• [Data provided]
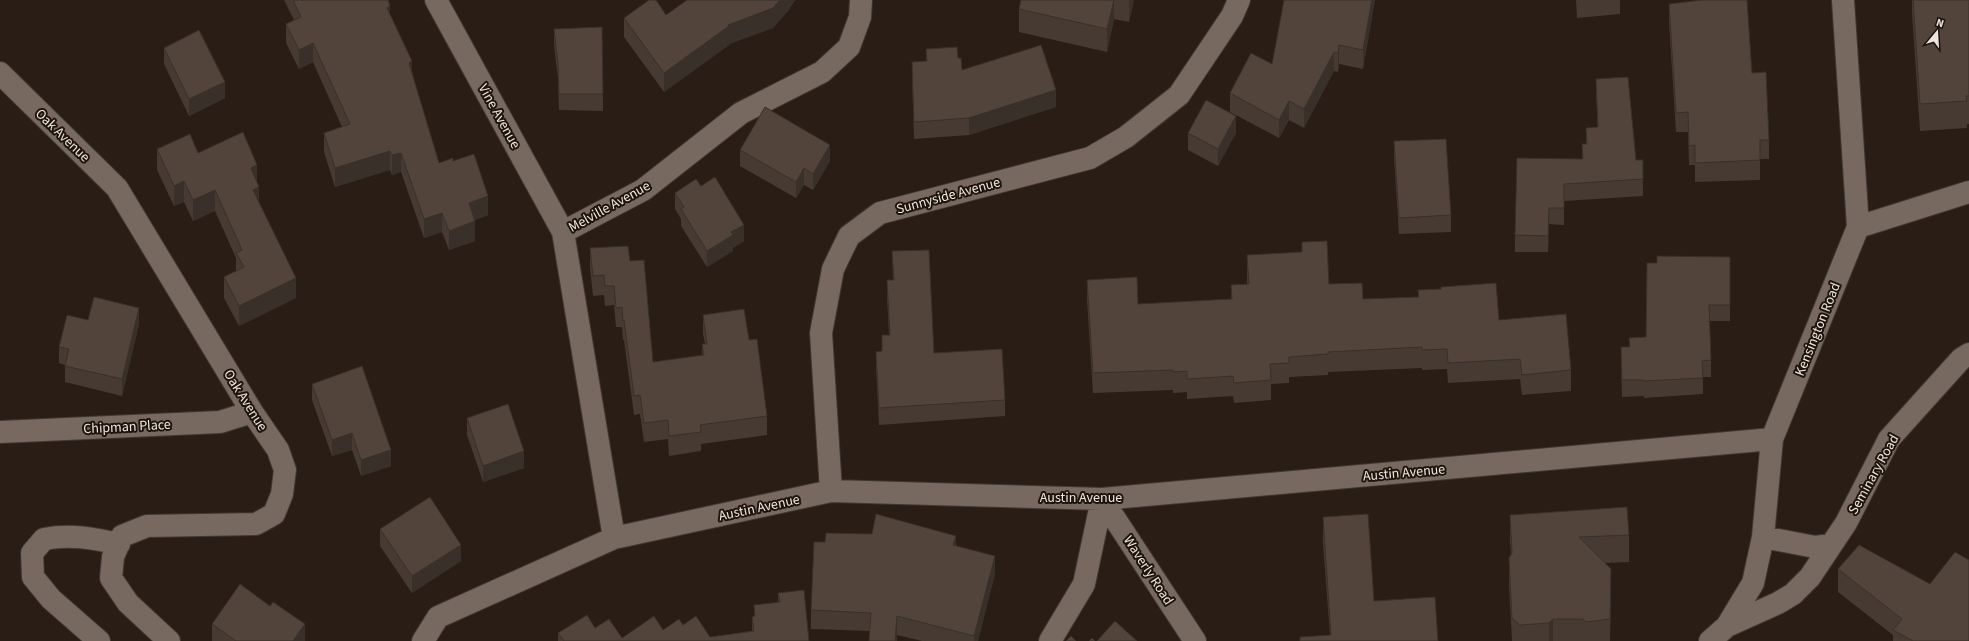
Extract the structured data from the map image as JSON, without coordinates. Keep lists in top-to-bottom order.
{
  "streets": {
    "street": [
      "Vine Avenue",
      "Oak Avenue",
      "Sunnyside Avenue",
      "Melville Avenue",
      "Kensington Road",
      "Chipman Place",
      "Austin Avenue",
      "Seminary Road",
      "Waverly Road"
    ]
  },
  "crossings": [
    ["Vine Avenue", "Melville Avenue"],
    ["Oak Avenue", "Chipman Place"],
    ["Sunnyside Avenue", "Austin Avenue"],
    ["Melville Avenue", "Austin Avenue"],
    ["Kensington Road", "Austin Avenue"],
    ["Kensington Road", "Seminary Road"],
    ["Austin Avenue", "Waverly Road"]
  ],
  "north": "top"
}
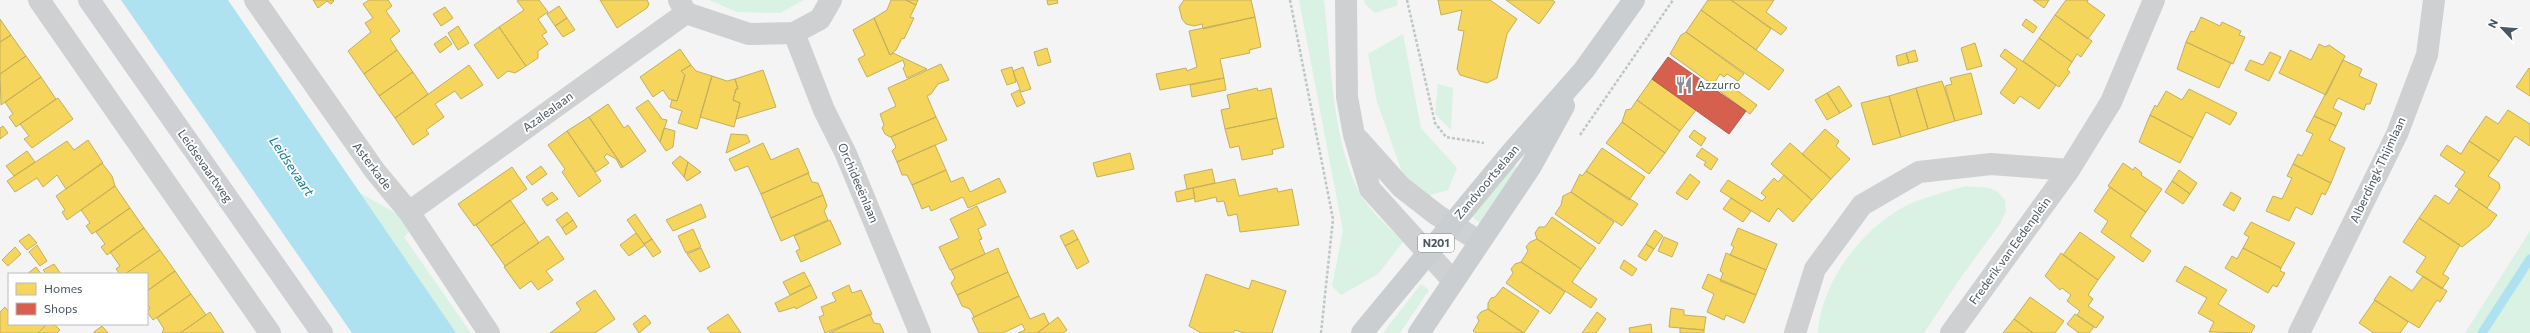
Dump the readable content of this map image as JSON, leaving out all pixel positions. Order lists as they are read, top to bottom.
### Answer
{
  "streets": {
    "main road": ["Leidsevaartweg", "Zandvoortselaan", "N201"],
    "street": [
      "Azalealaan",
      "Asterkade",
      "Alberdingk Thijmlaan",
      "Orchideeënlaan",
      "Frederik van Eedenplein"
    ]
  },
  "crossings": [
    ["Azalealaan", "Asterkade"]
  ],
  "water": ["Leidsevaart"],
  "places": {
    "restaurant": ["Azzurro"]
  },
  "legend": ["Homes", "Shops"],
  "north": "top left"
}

--

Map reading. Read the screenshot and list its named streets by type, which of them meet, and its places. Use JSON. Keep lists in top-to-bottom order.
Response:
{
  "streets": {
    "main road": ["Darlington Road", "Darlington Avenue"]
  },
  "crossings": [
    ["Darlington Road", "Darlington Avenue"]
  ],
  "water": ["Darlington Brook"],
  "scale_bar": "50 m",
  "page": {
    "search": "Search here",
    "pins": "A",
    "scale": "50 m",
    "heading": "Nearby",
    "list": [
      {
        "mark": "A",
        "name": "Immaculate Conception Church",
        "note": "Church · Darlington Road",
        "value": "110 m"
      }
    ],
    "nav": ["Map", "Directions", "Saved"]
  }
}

• [Task brief] Start at the line containing "Extract the structured" above and stop at the line containing "Dump the readable". Output those lines exactly, both included, but none of the pictures.

• [Written solution]
Extract the structured data from the map image as JSON, without coordinates. Keep lists in top-to-bottom order.
{
  "streets": {
    "street": [
      "Vine Avenue",
      "Oak Avenue",
      "Sunnyside Avenue",
      "Melville Avenue",
      "Kensington Road",
      "Chipman Place",
      "Austin Avenue",
      "Seminary Road",
      "Waverly Road"
    ]
  },
  "crossings": [
    ["Vine Avenue", "Melville Avenue"],
    ["Oak Avenue", "Chipman Place"],
    ["Sunnyside Avenue", "Austin Avenue"],
    ["Melville Avenue", "Austin Avenue"],
    ["Kensington Road", "Austin Avenue"],
    ["Kensington Road", "Seminary Road"],
    ["Austin Avenue", "Waverly Road"]
  ],
  "north": "top"
}
Dump the readable content of this map image as JSON, leaving out all pixel positions. Order lists as they are read, top to bottom.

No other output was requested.